Voria Ghafouri, who plays as a defender for the Khuzestan Foolad soccer team, was also arrested on charges of “dishonorable and insulting comportment towards Iran’s national soccer team.”

“Ghafouri had some harsh reactions in support of the recent rioters and was inciting them,” state affiliated Fars News Agency reported.

London-based opposition news outlet Iran International said the star footballer was fired in June from his previous team, Esteghlal FC, for criticizing the government in May when he rebuked it for “its handling of protests sparked by a sudden rise in prices.”

Iranian authorities criticized Ghafouri in relation to the protests earlier in the year, sparked by a spike in food prices after the government cut state subsidies causing costs to shoot up by 300% in some cases.

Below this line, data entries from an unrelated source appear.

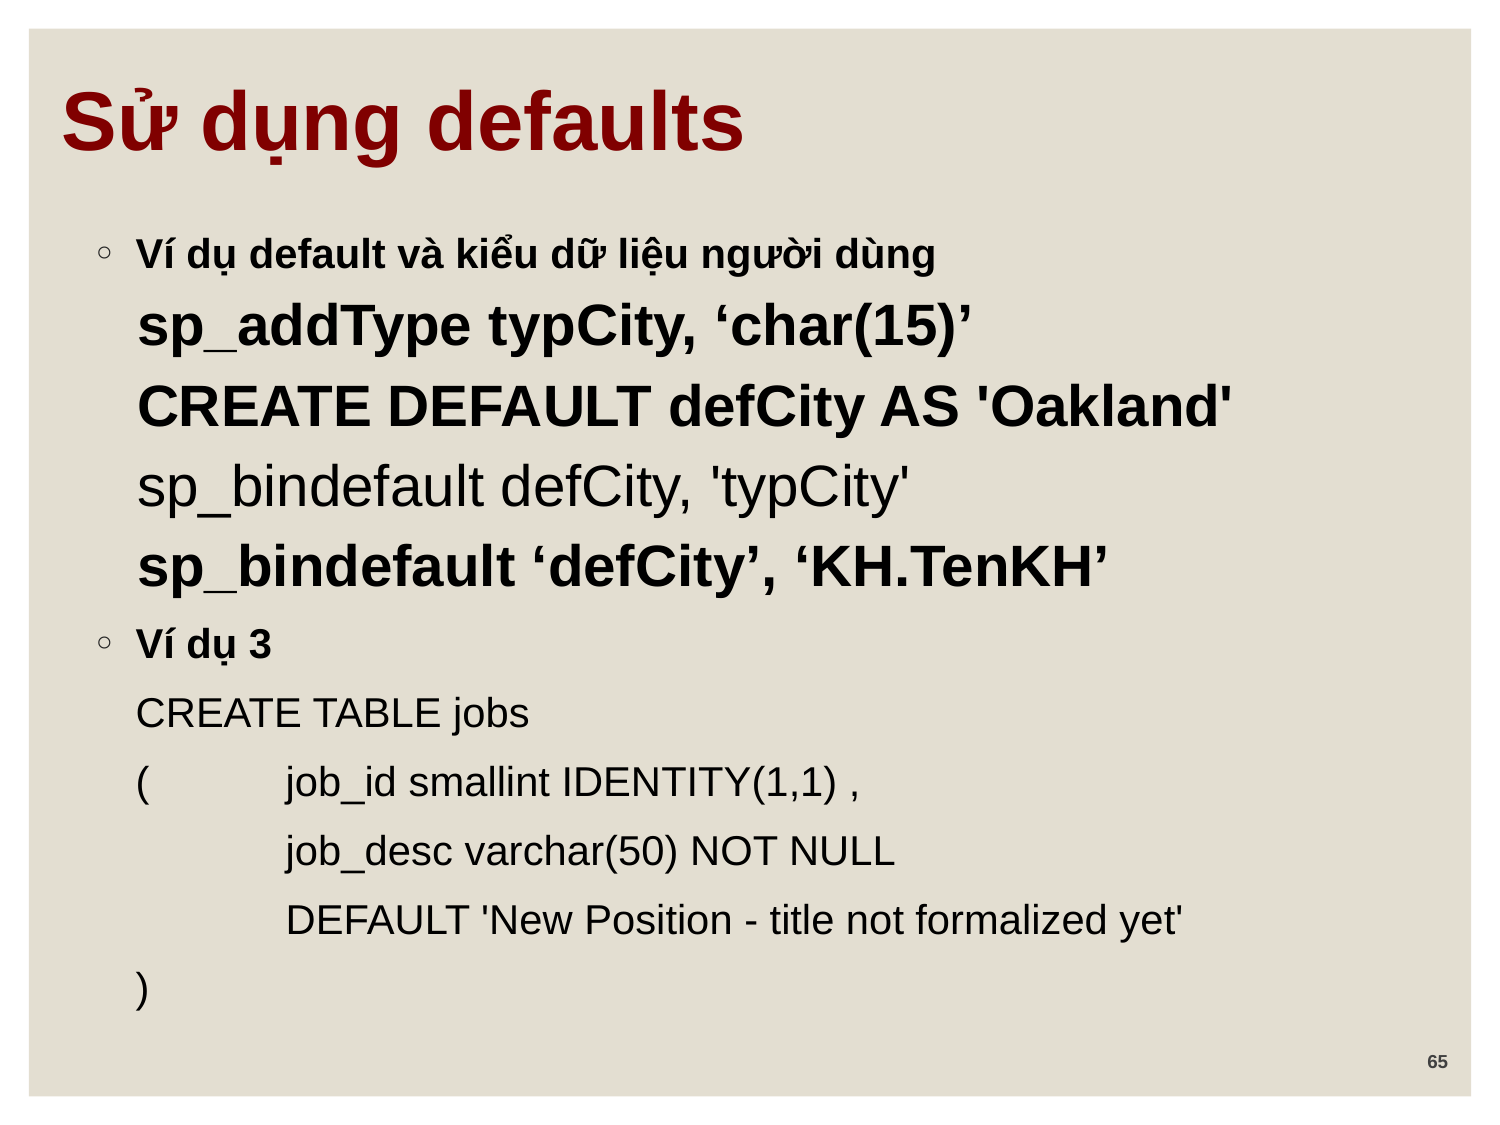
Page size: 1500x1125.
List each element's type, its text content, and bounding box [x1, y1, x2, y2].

list Ví dụ default và kiểu dữ liệu người dùng sp_addType typCity, ‘char(15)’ CREATE DEFAULT defCity AS 'Oakland' sp_bindefault defCity, 'typCity' sp_bindefault ‘defCity’, ‘KH.TenKH’ Ví dụ 3 CREATE TABLE jobs ( job_id smallint IDENTITY(1,1) , job_desc varchar(50) NOT NULL DEFAULT 'New Position - title not formalized yet' ) [62, 212, 1438, 1000]
title Sử dụng defaults [46, 58, 1397, 177]
slide_number 65 [1283, 1035, 1464, 1080]
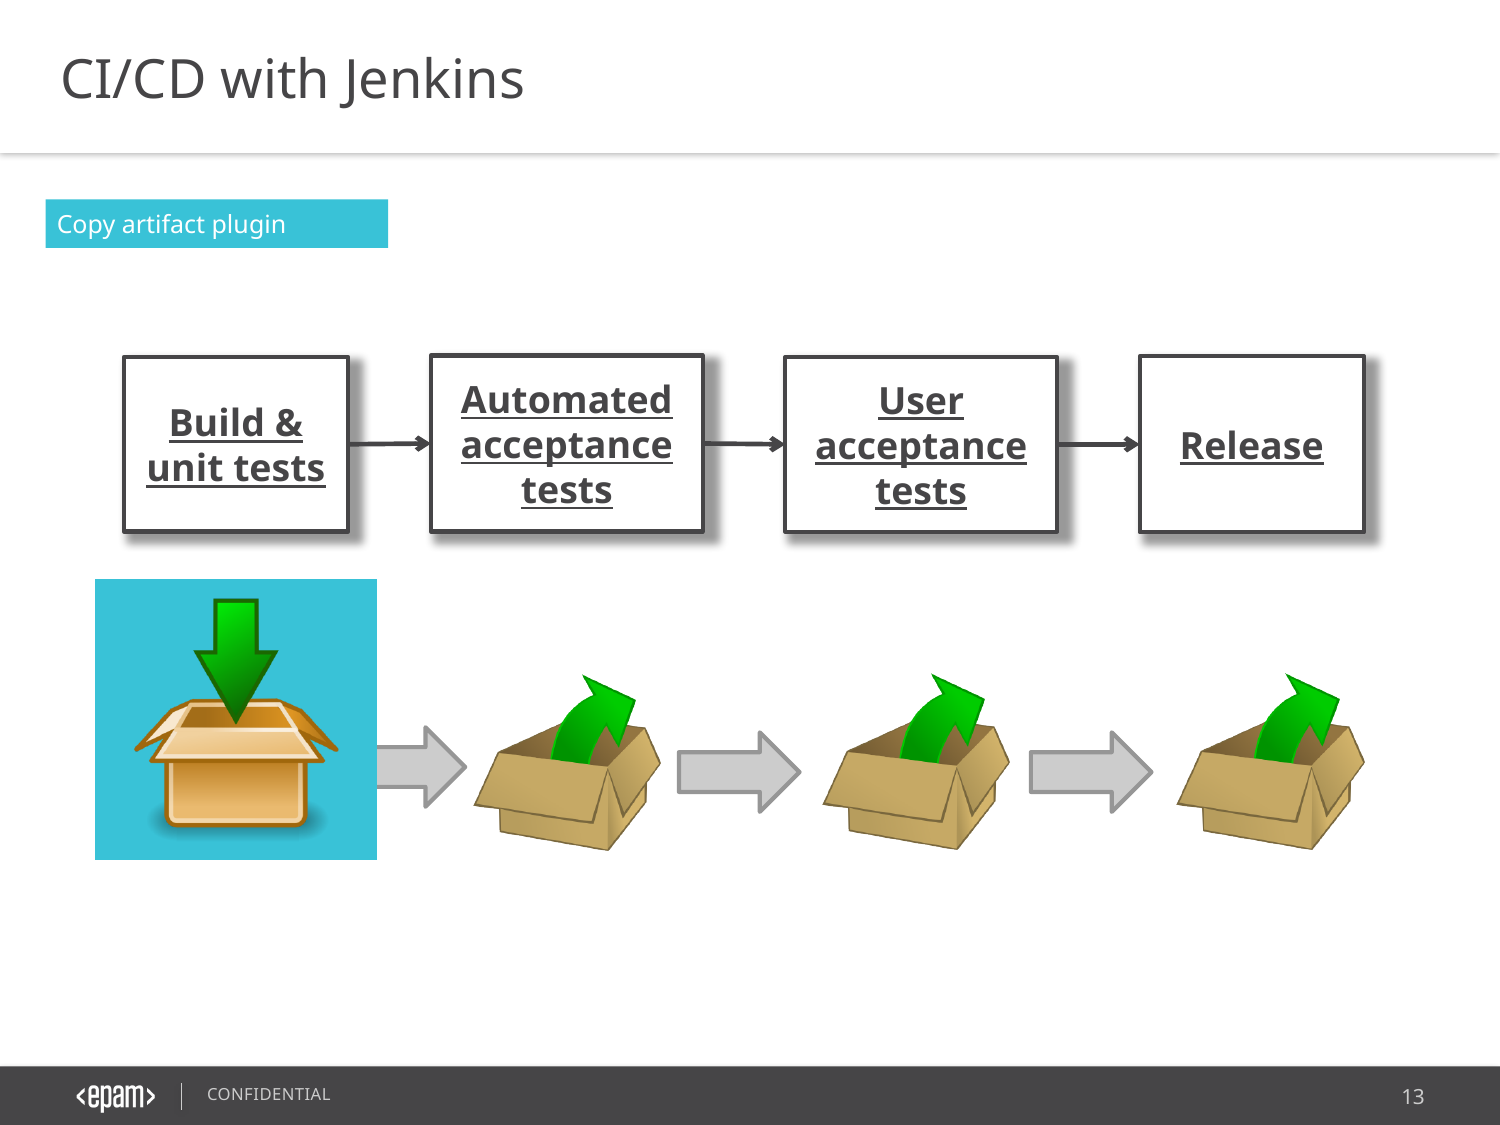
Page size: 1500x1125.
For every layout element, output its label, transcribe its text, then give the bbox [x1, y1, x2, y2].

text_box [676, 730, 802, 814]
text_box [1028, 730, 1154, 814]
picture [76, 1085, 155, 1113]
text_box Automated acceptance tests [429, 353, 705, 534]
picture [1176, 673, 1365, 850]
list CI/CD with Jenkins [0, 0, 1500, 153]
text_box User acceptance tests [783, 355, 1059, 534]
picture [822, 673, 1010, 850]
list Copy artifact plugin [45, 199, 389, 248]
text_box [381, 725, 467, 809]
text_box Release [1138, 354, 1366, 534]
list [95, 578, 377, 861]
text_box Build & unit tests [122, 355, 350, 534]
picture [472, 674, 661, 851]
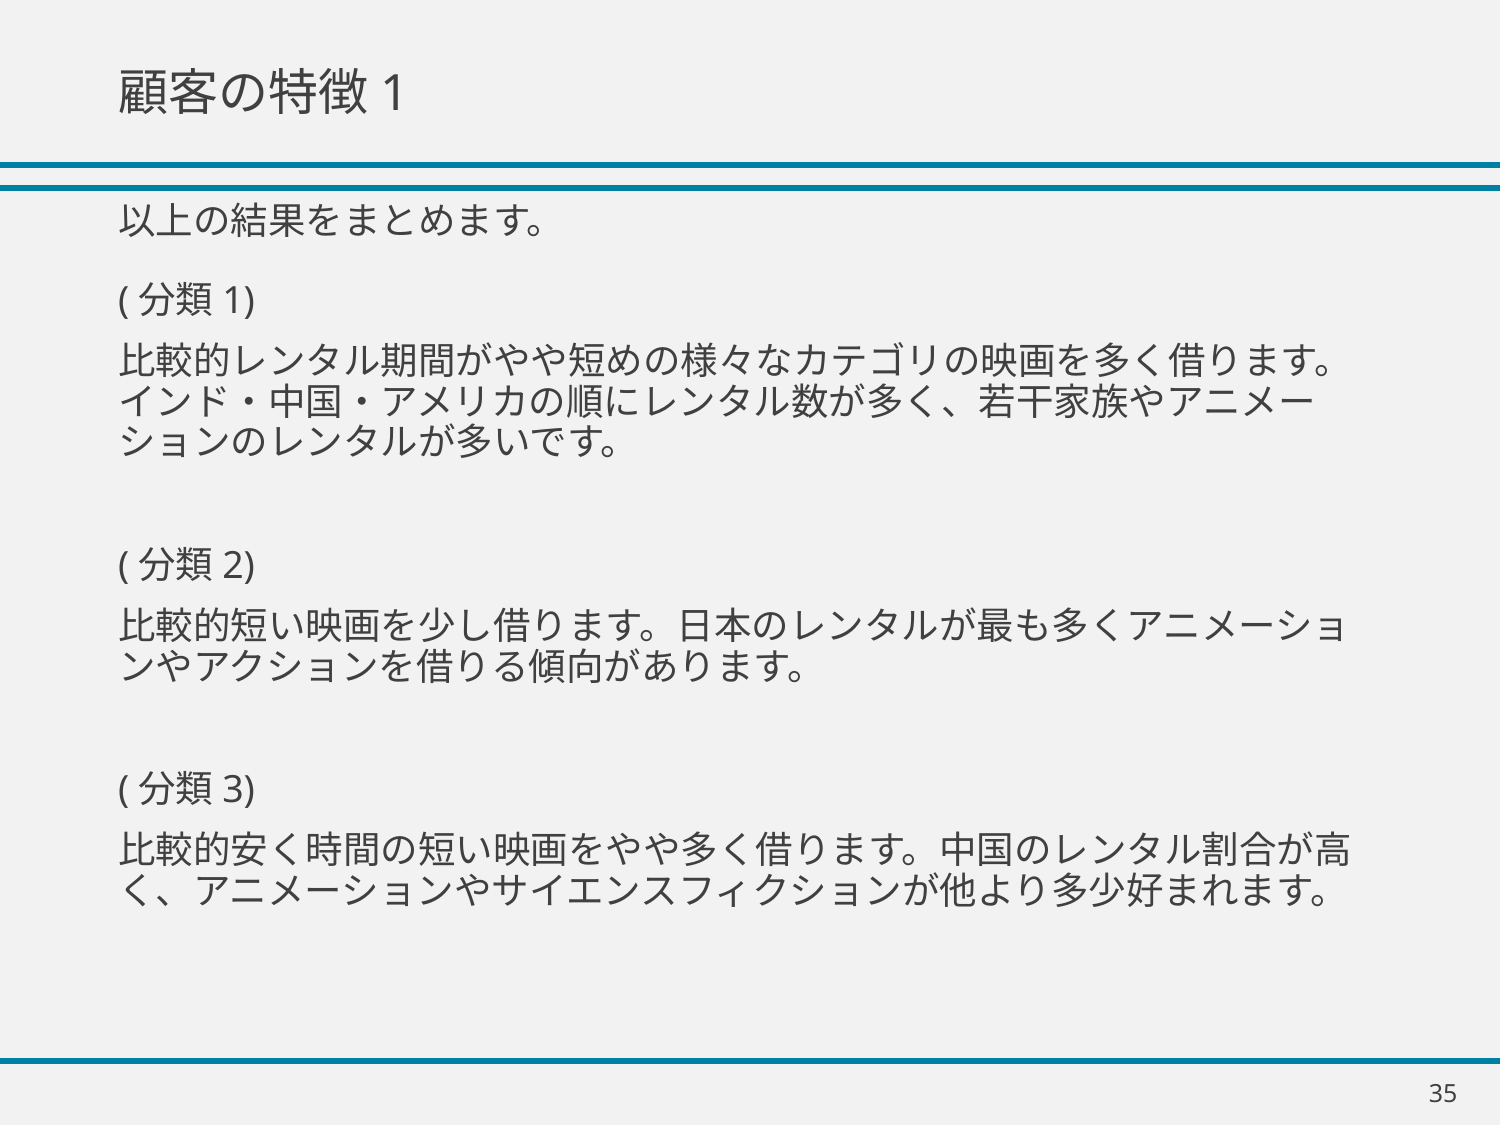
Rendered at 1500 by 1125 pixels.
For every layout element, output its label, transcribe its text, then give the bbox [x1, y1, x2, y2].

title 顧客の特徴1 [103, 22, 1080, 166]
list 以上の結果をまとめます。 [103, 195, 1397, 274]
slide_number 35 [1134, 1064, 1473, 1125]
list (分類1) 比較的レンタル期間がやや短めの様々なカテゴリの映画を多く借ります。インド・中国・アメリカの順にレンタル数が多く、若干家族やアニメーションのレンタルが多いです。 (分類2) 比較的短い映画を少し借ります。日本のレンタルが最も多くアニメーションやアクションを借りる傾向があります。 (分類3) 比較的安く時間の短い映画をやや多く借ります。中国のレンタル割合が高く、アニメーションやサイエンスフィクションが他より多少好まれます。 [103, 274, 1397, 1043]
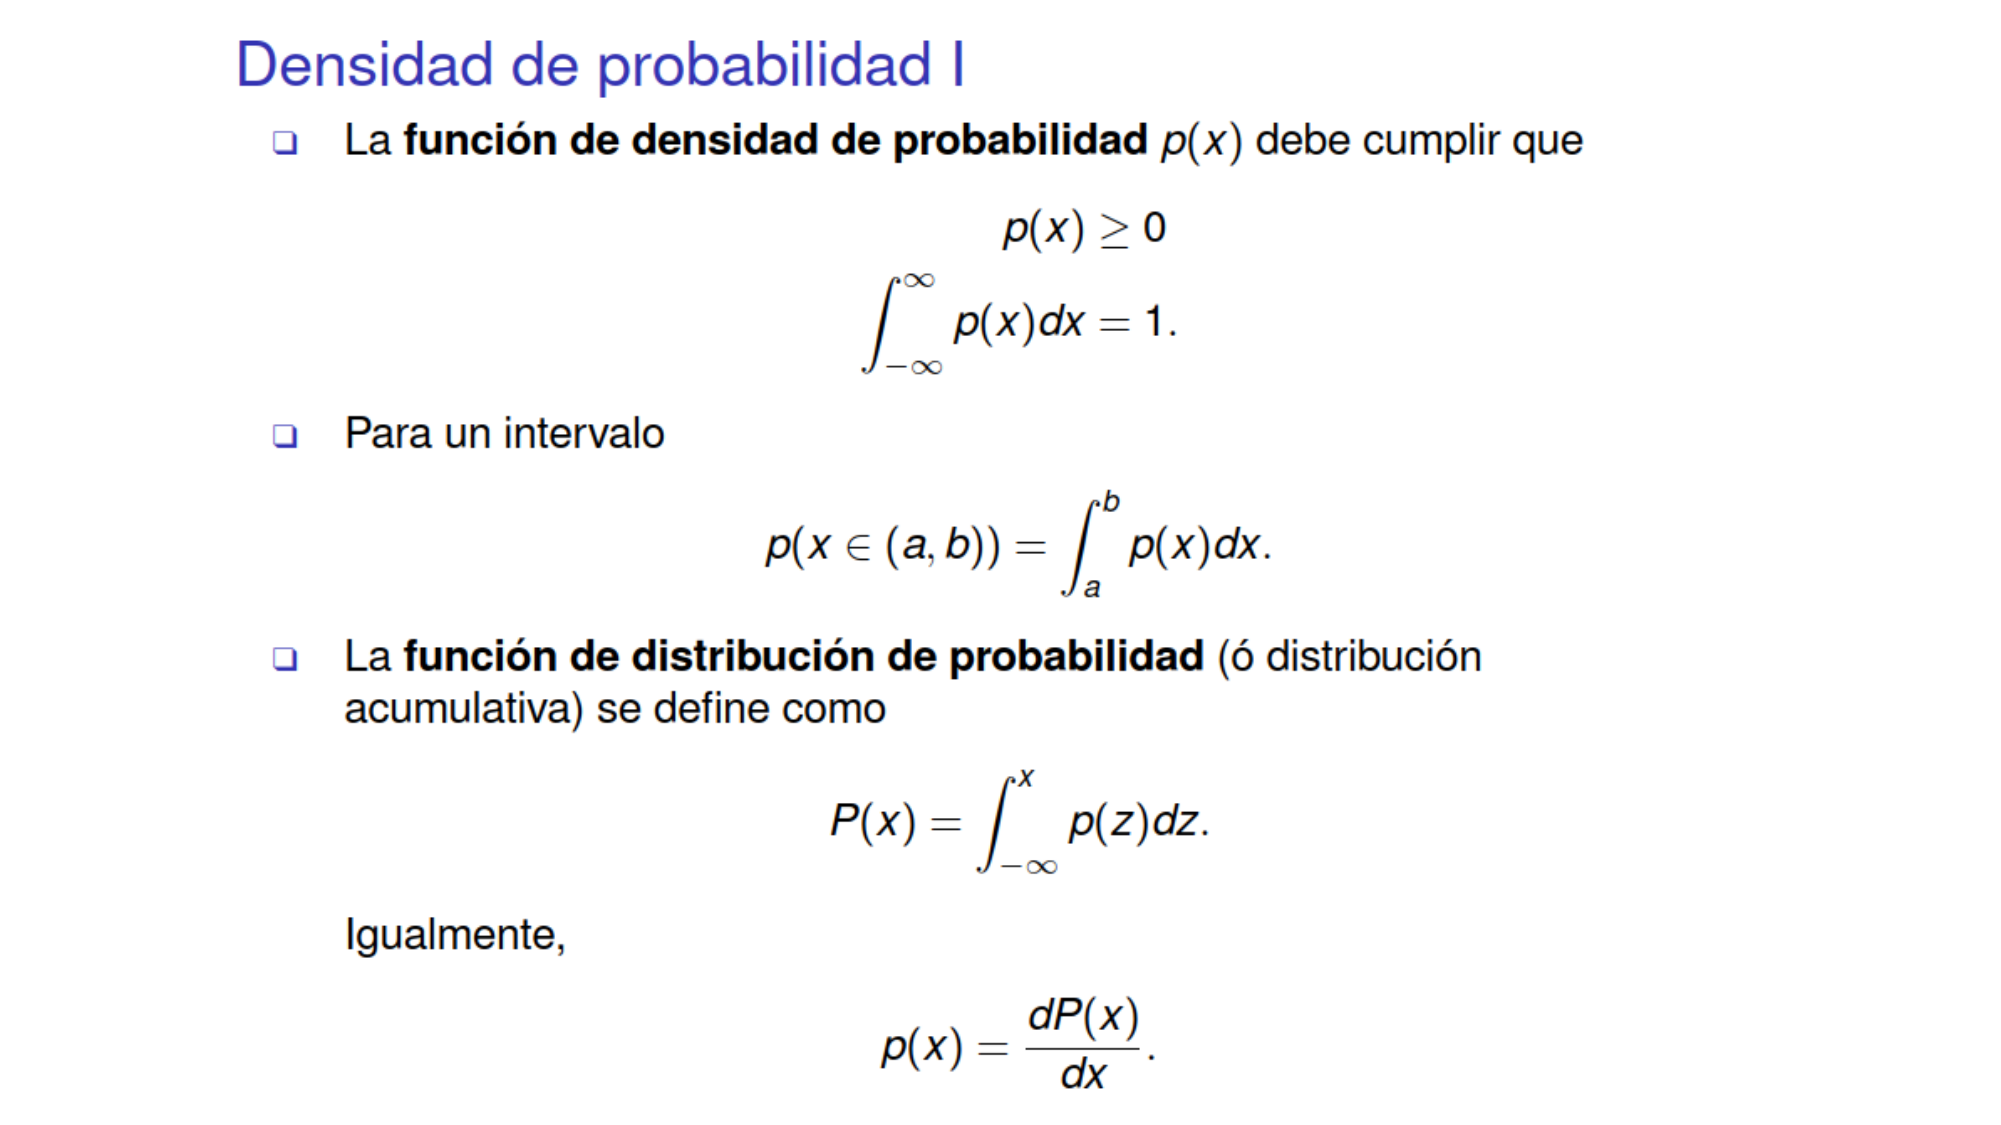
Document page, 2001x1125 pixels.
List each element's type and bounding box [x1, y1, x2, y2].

picture [198, 0, 1755, 1092]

Many Iranian athletes have spoken out in support of the protesters. Iran’s former national team goalkeeper, Parviz Boroumand, was arrested last week for destroying public property in Tehran during a protest. Former Iranian footballer Ali Karimi, who now lives outside of Iran, posted his support for Ghafouri and Boroumand after their arrests on social media.

In November, archer Parmida Ghasemi demonstrated her support for anti-government protests by removing her hijab during an awards ceremony in Tehran. Iranian climber Elnaz Rekabi competed in South Korea without her mandatory hijab on in the month prior, later saying it had fallen off accidentally. However, it was unclear whether Rekabi’s comments were made under duress.

All of this may seem like baby steps to us but for Iranians, it’s a deadly serious bid for freedom. Protesters are risking their lives and there is no indication that either side is backing down. The U.N. Human Rights Council is a joke of a committee but it’s worth keeping an eye on what happens next, if anything.